Marta in questo momento sta ancora aspettando la chiamata da parte di una delle scuole della Provincia di Varese. Non sa quando arriverà e per questo vicino alla porta ha sempre pronta la valigia: "Settembre è il mese peggiore. Hai 24 ore per cambiare vita. Se la scuola è disponibile magari hai qualche giorno in più, ma devi comunque spostarti da un posto all'altro senza preavviso. Non solo lasci tutti gli affetti, ma devi anche trovare una casa in pochissimo tempo. Spesso salgo cercando un appoggio momentaneo e dopo le lezioni vado a vedere le case. Non è una cosa che si può programmare prima perché non sai mai in quale città insegnerai".
Una volta arrivata a scuola, la strada è tutta in salita per i docenti precari. I contratti spesso vanno da settembre a giugno, o anche meno, dipende da quanto tempo starà via il docente di ruolo. E si subentra in corso, su una macchina già in movimento: "Ti mettono davanti ai ragazzi e tu devi improvvisare. Molte volte non ti danno nemmeno tutte le informazioni che ti servono, soprattutto se inizi ad anno scolastico inoltrato. Molte volte non ti inseriscono neanche subito nei gruppi della scuola, e perdi informazioni fondamentali".
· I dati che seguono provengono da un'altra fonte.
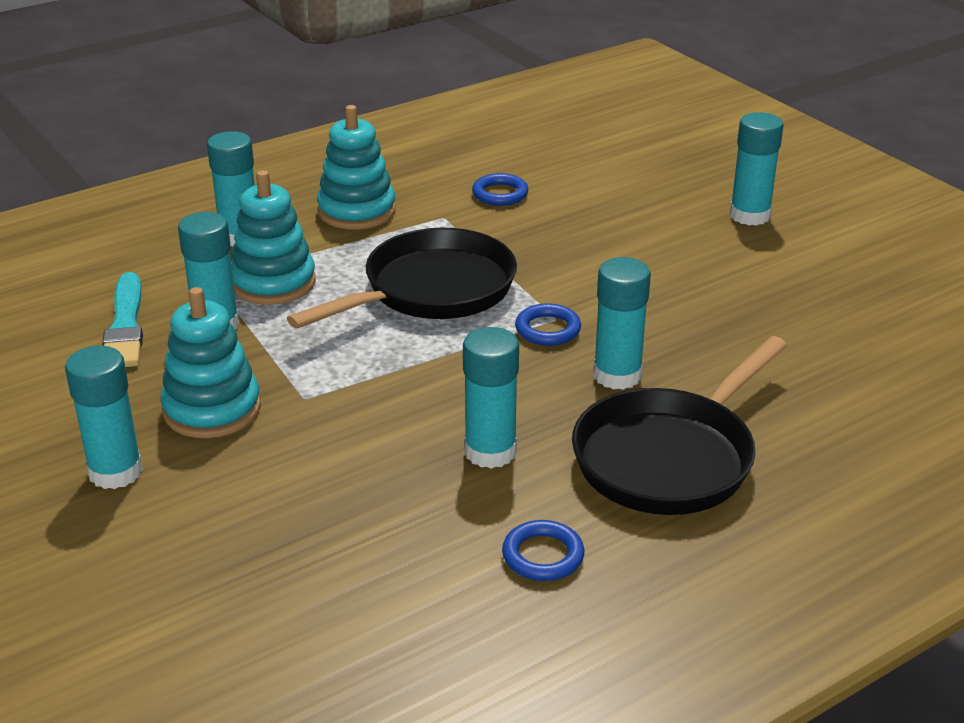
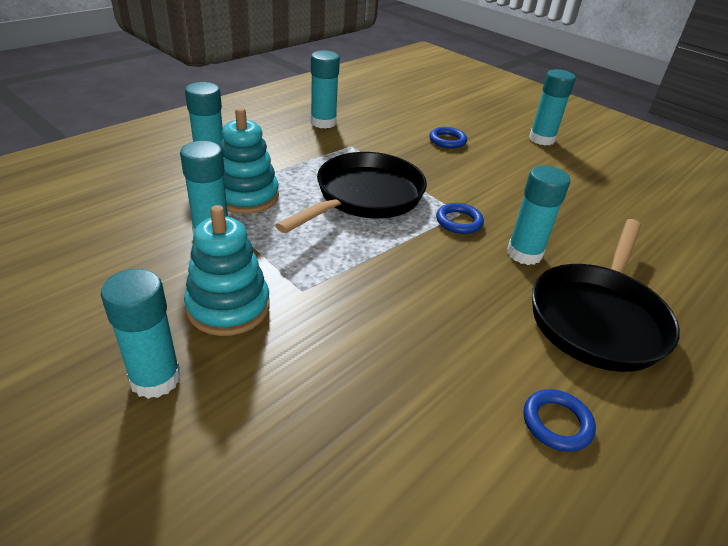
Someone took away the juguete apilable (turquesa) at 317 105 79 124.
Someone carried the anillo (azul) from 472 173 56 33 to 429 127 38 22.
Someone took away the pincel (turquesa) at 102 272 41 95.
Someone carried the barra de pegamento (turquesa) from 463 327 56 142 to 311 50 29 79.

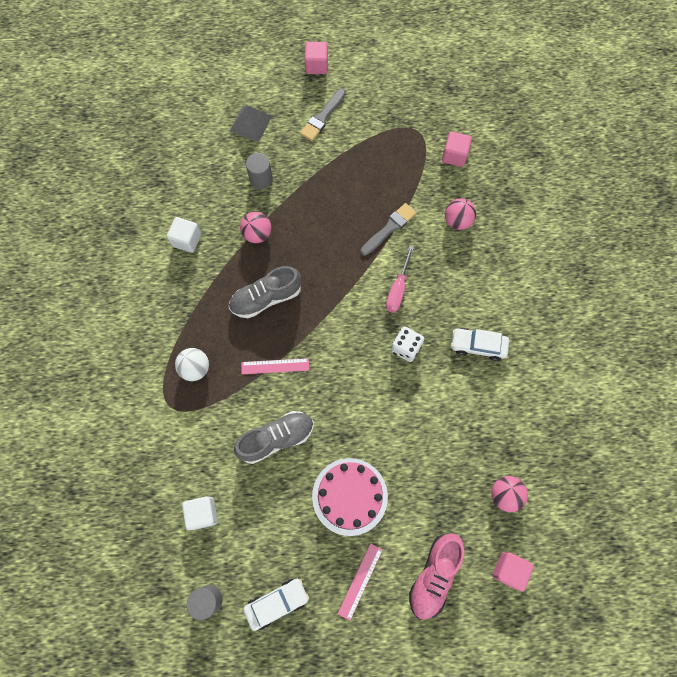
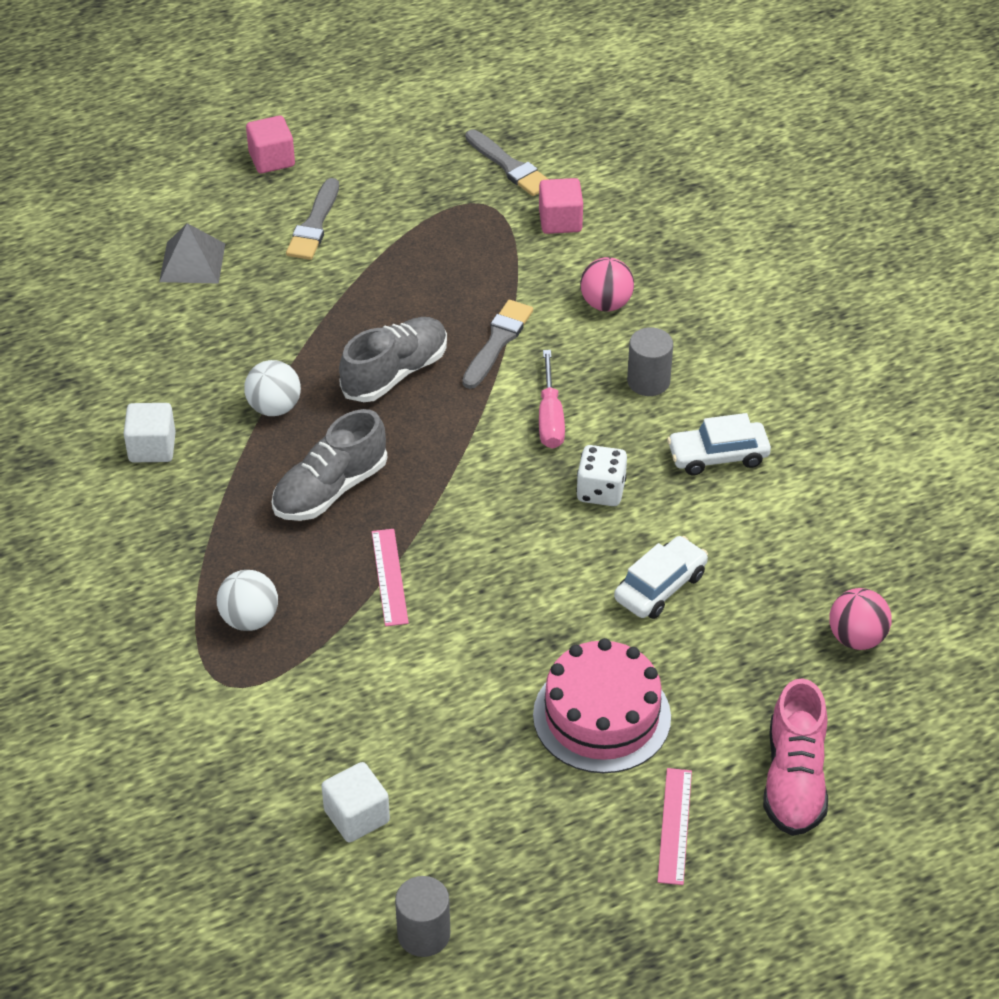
Someone carried the cilindro (gris) from 246 153 27 36 to 627 327 46 69.
Someone repainted the pelota (rosa) at 240 212 31 31, which became the pelota (blanco) at 244 360 57 56.
Someone rotated the regla (rosa) at 241 358 68 16 by 75 degrees counterclockwise.
Someone carried the zapato (gris) from 234 411 80 53 to 339 317 108 85.
Someone took away the cubo (rosa) at 493 552 41 40.
Someone carried the coche (blanco) from 243 579 66 52 to 614 536 94 83.
Someone put down the pincel (gris) at 465 129 83 67.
"La vita al Nord non è la favola che spesso ci raccontiamo al Sud"
Cento chilometri separano Marta dalla sua casa quando sale a Varese, e anche se il tempo passa, non riesce ad abituarsi. "Quando ho iniziato volevo fare un'esperienza fuori, non sono pentita, ma con il mio punteggio non ho scelta, devo andare a 100 chilometri da casa se voglio lavorare".
"Non c'è la favola che ci raccontiamo al Nord, soprattutto con le risorse di un docente precario. I mezzi di trasporto dovrebbero funzionare, ma non è così quando ti devi spostare da una città all'altra. Il costo della vita è molto maggiore, anche la spesa quotidiana è molto più cara".
"Se potessi – conclude Marta – Tornerei in Campania, ma se non voglio pagare per comprare i titoli non ho scelta".